*Task*
Exclude the pictures and transcribe the rest of the data below exactly.

[Input records Boundary: Start]

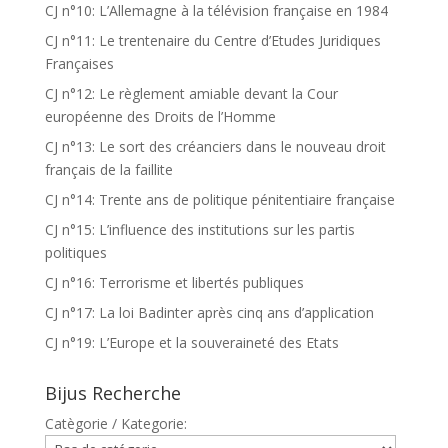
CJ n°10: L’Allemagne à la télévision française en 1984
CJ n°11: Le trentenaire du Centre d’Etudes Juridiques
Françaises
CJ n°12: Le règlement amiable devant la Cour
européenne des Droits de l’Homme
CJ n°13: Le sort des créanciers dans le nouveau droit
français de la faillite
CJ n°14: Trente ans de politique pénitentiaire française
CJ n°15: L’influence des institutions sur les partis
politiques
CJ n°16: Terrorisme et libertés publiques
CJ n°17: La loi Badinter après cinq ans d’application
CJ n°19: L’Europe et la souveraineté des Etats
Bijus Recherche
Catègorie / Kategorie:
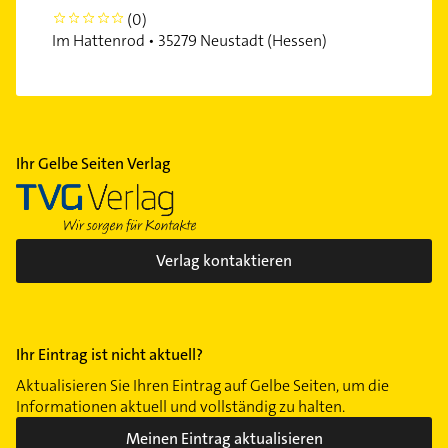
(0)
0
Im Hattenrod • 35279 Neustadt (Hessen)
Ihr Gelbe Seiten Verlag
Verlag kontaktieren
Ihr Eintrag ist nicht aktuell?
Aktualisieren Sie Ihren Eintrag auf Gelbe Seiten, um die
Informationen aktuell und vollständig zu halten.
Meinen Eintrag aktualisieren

[Input records Boundary: End]

*Problem solution*
CJ n°10: L’Allemagne à la télévision française en 1984
CJ n°11: Le trentenaire du Centre d’Etudes Juridiques
Françaises
CJ n°12: Le règlement amiable devant la Cour
européenne des Droits de l’Homme
CJ n°13: Le sort des créanciers dans le nouveau droit
français de la faillite
CJ n°14: Trente ans de politique pénitentiaire française
CJ n°15: L’influence des institutions sur les partis
politiques
CJ n°16: Terrorisme et libertés publiques
CJ n°17: La loi Badinter après cinq ans d’application
CJ n°19: L’Europe et la souveraineté des Etats
Bijus Recherche
Catègorie / Kategorie:
(0)
0
Im Hattenrod • 35279 Neustadt (Hessen)
Ihr Gelbe Seiten Verlag
Verlag kontaktieren
Ihr Eintrag ist nicht aktuell?
Aktualisieren Sie Ihren Eintrag auf Gelbe Seiten, um die
Informationen aktuell und vollständig zu halten.
Meinen Eintrag aktualisieren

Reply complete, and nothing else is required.